EXERCISE:
Extract the text of each entry below exactly, leaving every image behind.

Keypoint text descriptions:
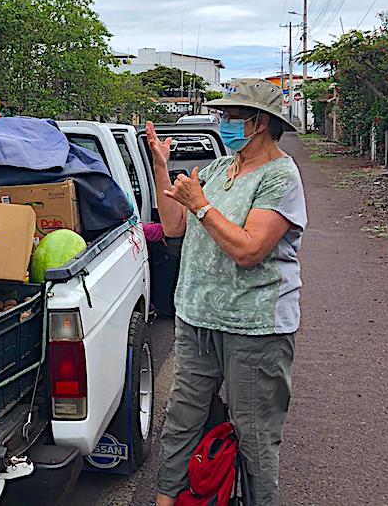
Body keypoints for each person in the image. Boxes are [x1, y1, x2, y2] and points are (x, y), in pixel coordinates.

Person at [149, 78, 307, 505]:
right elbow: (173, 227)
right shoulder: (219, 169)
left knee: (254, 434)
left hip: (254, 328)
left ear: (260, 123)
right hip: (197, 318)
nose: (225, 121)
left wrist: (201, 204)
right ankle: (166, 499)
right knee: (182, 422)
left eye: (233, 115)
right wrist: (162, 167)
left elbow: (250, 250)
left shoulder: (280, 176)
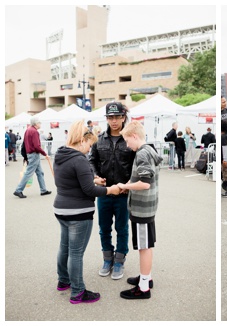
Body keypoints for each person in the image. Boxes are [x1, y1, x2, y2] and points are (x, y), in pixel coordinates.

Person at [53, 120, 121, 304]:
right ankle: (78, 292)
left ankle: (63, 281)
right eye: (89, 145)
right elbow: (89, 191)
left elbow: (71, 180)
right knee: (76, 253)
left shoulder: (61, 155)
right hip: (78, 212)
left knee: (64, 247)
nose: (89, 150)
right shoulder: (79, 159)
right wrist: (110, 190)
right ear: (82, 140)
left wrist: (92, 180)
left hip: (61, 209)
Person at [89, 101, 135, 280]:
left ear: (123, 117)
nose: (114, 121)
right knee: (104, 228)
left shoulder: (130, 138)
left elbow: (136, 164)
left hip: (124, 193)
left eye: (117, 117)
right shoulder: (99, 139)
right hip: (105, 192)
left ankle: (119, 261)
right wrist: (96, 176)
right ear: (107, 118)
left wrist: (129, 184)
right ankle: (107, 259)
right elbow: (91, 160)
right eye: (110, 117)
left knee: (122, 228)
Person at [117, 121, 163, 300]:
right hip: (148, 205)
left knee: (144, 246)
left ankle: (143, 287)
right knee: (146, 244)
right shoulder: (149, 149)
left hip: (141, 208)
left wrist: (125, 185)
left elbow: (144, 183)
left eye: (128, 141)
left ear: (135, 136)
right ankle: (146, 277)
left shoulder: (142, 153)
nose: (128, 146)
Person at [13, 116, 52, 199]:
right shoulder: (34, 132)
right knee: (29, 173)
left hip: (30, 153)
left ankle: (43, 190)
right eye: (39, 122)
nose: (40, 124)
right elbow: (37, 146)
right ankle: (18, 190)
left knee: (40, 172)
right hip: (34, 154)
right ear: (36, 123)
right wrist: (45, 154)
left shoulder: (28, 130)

YOUR SOLUTION:
Body keypoints for each person in the image. Boxes are [x1, y1, x2, y2] and points are (x, y), in pixel coordinates.

Person at [149, 78, 307, 505]:
right elbow: (173, 227)
right shoulder: (219, 169)
left knee: (254, 434)
left hip: (254, 328)
left ear: (260, 123)
right hip: (197, 318)
nose: (225, 121)
left wrist: (201, 204)
right ankle: (166, 499)
right knee: (182, 422)
left eye: (233, 115)
right wrist: (162, 167)
left elbow: (250, 250)
left shoulder: (280, 176)
Body keypoints for each person in the image. Boxes are [x1, y1, x2, y2] and points are (x, y), in pixel coordinates.

Person at [53, 120, 121, 304]:
right ankle: (78, 292)
left ankle: (63, 281)
right eye: (89, 145)
right elbow: (89, 191)
left elbow: (71, 180)
right knee: (76, 253)
left shoulder: (61, 155)
right hip: (78, 212)
left knee: (64, 247)
nose: (89, 150)
right shoulder: (79, 159)
right wrist: (110, 190)
right ear: (82, 140)
left wrist: (92, 180)
left hip: (61, 209)
Person at [89, 101, 135, 280]:
left ear: (123, 117)
nose: (114, 121)
right knee: (104, 228)
left shoulder: (130, 138)
left elbow: (136, 164)
left hip: (124, 193)
left eye: (117, 117)
right shoulder: (99, 139)
right hip: (105, 192)
left ankle: (119, 261)
right wrist: (96, 176)
right ear: (107, 118)
left wrist: (129, 184)
right ankle: (107, 259)
right elbow: (91, 160)
right eye: (110, 117)
left knee: (122, 228)
Person at [117, 121, 163, 300]:
right hip: (148, 205)
left knee: (144, 246)
left ankle: (143, 287)
right knee: (146, 244)
right shoulder: (149, 149)
left hip: (141, 208)
left wrist: (125, 185)
left elbow: (144, 183)
left eye: (128, 141)
left ear: (135, 136)
right ankle: (146, 277)
left shoulder: (142, 153)
nose: (128, 146)
Person at [13, 116, 52, 199]:
right shoulder: (34, 132)
right knee: (29, 173)
left hip: (30, 153)
left ankle: (43, 190)
right eye: (39, 122)
nose: (40, 124)
right elbow: (37, 146)
right ankle: (18, 190)
left knee: (40, 172)
right hip: (34, 154)
right ear: (36, 123)
right wrist: (45, 154)
left shoulder: (28, 130)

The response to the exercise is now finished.